Quinten Health has developed a machine learning algorithm to identify misdiagnosed or undiagnosed episodes of whooping cough in patients diagnosed with acute respiratory illness. The team used elements from clinician notes such as observed symptoms, and demographic information from electronic care records from Optum Humedica, a US population-based database.
Although tetanus-diphtheria-acellular pertussis (Tdap) vaccines for adolescents and adults were licensed in 2005 and immunization strategies proposed, the incidence of pertussis in this population remains poorly understood, mainly due to the atypical expression of the disease.
We used real-life data to develop an algorithm to identify episodes of pertussis. The aim was to better estimate the disease burden and risk in adolescents and adults. This will make it possible to assess the cost-effectiveness of vaccination strategies to optimize protection.
Two cohorts were used to develop the model. One in which patients presented with pertussis episodes, the other without. We used LightGBM as a machine learning model to identify these episodes. We validated the model using cohorts with or without laboratory confirmation of pertussis. As for the explicability of the model, Shapley values, a method for showing the relative impact of each characteristic was used. The presence of different types of cough was shown, in particular persistent, severe and long-lasting cough, as well as vomiting after coughing, were identified as major factors explaining the occurrence of a pertussis episode.
Developed from a US population database, our algorithm is likely to be biased towards US clinical practice. Generalization to other countries may be difficult.

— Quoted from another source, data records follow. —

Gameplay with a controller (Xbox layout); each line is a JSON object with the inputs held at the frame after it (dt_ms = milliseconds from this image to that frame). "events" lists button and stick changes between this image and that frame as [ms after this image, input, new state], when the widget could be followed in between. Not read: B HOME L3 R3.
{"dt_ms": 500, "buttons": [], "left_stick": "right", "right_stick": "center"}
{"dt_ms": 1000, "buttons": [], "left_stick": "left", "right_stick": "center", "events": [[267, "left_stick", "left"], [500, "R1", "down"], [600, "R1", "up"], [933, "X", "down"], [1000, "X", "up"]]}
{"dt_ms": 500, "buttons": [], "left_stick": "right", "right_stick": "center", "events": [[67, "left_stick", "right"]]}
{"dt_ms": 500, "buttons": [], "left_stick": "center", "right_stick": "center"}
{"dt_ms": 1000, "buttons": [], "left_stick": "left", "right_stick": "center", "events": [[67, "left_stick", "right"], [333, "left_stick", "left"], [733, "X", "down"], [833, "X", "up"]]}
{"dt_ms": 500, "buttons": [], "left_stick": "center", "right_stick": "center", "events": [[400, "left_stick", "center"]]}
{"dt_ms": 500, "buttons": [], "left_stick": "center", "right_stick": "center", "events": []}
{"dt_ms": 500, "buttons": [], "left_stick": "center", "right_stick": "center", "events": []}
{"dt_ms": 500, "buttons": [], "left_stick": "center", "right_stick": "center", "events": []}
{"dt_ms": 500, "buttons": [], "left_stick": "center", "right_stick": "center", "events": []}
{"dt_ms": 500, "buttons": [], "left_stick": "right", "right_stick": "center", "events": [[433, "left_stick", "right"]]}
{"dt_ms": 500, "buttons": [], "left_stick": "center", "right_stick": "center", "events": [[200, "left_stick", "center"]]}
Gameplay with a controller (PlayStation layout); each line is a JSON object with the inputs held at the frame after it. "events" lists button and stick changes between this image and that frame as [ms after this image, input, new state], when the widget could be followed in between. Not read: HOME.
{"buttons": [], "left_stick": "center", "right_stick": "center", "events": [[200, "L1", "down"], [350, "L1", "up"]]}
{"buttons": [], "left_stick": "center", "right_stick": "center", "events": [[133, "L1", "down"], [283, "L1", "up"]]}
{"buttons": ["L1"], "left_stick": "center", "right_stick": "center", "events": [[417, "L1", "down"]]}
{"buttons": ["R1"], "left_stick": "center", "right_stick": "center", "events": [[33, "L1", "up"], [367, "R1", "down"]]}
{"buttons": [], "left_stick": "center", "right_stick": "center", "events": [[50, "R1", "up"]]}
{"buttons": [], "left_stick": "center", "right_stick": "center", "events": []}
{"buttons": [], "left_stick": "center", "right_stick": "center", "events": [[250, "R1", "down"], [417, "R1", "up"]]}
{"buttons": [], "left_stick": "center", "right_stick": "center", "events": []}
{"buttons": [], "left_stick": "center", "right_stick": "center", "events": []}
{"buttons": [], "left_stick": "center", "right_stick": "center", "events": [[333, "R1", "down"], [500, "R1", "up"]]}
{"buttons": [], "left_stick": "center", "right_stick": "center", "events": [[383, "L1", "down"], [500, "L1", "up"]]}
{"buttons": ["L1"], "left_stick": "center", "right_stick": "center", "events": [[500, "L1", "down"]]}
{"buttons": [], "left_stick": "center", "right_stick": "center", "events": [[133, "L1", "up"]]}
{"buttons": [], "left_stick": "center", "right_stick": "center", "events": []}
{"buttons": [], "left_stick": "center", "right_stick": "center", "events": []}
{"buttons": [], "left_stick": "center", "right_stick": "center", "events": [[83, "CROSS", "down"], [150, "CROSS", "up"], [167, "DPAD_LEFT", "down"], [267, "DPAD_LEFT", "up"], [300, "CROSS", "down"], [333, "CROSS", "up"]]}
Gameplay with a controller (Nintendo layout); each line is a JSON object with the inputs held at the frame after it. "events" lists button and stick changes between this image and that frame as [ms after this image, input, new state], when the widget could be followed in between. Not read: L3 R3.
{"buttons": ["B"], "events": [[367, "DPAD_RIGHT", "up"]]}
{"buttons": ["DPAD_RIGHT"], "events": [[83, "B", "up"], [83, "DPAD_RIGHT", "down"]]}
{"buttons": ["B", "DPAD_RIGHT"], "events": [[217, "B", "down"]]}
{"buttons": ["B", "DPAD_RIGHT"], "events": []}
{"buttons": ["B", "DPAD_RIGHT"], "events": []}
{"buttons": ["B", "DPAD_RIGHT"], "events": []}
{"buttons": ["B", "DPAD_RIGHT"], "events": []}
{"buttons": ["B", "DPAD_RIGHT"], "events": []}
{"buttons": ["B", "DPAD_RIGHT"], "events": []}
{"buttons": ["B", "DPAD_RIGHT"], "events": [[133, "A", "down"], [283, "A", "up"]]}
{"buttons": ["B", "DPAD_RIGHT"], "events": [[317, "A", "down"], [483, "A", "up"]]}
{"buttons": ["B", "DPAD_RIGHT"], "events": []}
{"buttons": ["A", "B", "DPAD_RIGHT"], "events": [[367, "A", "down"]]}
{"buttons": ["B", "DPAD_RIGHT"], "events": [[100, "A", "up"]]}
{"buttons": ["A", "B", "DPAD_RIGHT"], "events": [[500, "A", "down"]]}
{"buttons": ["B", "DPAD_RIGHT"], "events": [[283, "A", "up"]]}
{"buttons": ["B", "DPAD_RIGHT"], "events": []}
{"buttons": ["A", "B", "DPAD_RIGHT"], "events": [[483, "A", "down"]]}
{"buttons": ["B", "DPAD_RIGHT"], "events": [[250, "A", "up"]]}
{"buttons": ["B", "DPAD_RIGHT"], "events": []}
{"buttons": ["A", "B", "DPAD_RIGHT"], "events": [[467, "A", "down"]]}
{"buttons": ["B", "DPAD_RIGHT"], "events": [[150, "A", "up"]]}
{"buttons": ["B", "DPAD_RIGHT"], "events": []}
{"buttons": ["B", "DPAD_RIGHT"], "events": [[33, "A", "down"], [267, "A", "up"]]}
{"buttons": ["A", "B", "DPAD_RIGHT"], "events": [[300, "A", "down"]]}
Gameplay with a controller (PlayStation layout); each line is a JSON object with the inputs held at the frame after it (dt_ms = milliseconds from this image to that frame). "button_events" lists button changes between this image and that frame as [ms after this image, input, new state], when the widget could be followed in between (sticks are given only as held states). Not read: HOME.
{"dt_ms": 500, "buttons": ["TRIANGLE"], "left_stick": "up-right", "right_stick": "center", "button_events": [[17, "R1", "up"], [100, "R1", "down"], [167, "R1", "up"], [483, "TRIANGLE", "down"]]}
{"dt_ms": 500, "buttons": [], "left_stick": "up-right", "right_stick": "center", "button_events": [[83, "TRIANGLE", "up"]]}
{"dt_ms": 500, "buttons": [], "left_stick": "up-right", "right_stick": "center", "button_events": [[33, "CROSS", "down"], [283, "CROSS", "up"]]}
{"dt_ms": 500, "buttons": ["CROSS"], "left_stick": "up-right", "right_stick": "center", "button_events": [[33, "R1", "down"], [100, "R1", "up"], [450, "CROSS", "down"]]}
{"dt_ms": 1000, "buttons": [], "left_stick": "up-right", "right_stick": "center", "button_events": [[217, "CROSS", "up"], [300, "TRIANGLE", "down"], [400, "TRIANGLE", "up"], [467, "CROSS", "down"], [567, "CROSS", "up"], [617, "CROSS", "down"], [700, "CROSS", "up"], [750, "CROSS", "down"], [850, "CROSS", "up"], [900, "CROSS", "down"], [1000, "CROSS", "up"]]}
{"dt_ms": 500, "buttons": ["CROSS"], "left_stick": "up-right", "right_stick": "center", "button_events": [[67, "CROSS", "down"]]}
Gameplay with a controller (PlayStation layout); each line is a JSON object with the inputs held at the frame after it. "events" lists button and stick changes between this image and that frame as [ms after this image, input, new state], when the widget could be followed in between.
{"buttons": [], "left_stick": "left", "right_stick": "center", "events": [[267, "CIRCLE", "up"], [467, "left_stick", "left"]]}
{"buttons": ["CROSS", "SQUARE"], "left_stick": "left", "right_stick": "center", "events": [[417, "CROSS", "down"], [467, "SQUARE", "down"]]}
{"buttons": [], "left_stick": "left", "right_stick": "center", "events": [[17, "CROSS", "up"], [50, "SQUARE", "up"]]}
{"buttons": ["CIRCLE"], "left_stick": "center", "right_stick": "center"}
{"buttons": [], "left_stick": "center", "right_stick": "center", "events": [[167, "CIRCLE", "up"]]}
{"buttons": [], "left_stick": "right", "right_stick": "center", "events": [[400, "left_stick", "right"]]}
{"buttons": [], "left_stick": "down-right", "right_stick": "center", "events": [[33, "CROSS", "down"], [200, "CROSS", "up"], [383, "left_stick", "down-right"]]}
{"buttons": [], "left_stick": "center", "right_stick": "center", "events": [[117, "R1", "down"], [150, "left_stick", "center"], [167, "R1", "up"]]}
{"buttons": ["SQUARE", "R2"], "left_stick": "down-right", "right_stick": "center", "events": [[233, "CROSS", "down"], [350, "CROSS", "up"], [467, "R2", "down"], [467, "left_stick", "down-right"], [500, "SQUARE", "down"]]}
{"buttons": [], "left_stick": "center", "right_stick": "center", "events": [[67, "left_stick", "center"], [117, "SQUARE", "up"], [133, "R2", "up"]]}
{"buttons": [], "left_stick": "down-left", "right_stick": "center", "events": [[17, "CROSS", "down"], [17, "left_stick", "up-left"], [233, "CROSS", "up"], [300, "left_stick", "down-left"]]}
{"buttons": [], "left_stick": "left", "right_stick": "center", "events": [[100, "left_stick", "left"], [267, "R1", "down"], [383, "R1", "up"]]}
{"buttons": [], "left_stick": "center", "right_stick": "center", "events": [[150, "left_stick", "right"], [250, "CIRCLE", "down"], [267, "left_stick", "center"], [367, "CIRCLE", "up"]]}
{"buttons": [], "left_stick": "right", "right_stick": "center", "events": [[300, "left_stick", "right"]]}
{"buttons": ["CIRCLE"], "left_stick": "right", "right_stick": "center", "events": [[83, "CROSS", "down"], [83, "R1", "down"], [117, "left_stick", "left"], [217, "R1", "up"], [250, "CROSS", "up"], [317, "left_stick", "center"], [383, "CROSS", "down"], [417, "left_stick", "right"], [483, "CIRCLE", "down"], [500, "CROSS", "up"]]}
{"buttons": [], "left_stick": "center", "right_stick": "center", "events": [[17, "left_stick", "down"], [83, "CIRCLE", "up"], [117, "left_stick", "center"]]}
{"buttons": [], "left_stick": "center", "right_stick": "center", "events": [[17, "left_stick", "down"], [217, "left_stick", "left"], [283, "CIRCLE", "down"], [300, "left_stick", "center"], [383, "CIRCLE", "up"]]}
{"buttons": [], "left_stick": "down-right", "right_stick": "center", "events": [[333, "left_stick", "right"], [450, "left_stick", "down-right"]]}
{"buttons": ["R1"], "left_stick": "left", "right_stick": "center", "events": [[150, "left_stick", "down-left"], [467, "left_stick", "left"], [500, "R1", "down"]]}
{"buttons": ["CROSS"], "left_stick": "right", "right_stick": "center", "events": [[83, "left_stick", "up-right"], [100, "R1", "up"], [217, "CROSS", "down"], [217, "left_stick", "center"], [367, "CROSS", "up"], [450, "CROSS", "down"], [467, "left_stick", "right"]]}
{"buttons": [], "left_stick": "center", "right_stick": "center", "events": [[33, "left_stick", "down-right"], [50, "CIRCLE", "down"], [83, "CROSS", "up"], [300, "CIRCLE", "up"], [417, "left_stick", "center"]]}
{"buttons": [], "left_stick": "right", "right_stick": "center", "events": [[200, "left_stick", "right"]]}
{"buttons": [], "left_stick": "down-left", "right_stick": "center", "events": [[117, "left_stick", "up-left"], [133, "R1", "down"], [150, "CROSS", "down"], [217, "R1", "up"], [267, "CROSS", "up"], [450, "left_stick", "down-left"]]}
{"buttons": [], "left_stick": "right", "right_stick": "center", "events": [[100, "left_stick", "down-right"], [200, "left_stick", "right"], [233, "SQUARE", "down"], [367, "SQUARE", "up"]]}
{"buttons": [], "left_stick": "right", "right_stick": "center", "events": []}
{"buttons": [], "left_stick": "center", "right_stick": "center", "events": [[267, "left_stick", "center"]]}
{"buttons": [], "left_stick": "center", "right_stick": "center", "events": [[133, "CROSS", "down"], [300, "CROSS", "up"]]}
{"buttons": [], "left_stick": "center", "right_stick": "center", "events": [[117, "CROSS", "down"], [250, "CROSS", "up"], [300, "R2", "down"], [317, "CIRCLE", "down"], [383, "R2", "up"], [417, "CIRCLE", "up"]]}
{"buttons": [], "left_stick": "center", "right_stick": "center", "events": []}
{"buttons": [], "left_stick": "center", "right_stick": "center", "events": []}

Furthermore, to better differentiate between episodes of pertussis and acute respiratory infections, other characteristics such as physician specialty and recurrence of visits due to persistent cough could improve the algorithm’s performance. As the minimum duration of cough is an important clinical feature of this pathology, including it as a feature could also optimize the algorithm.
As a conclusion, thanks to the algorithm developed in this project, it is now possible to better identify undiagnosed episodes, which in turn can help to correct under-reporting. Under-reporting is itself identified as a determining factor in the cost-effectiveness of the vaccination strategy. Protection through vaccination can be thus improved.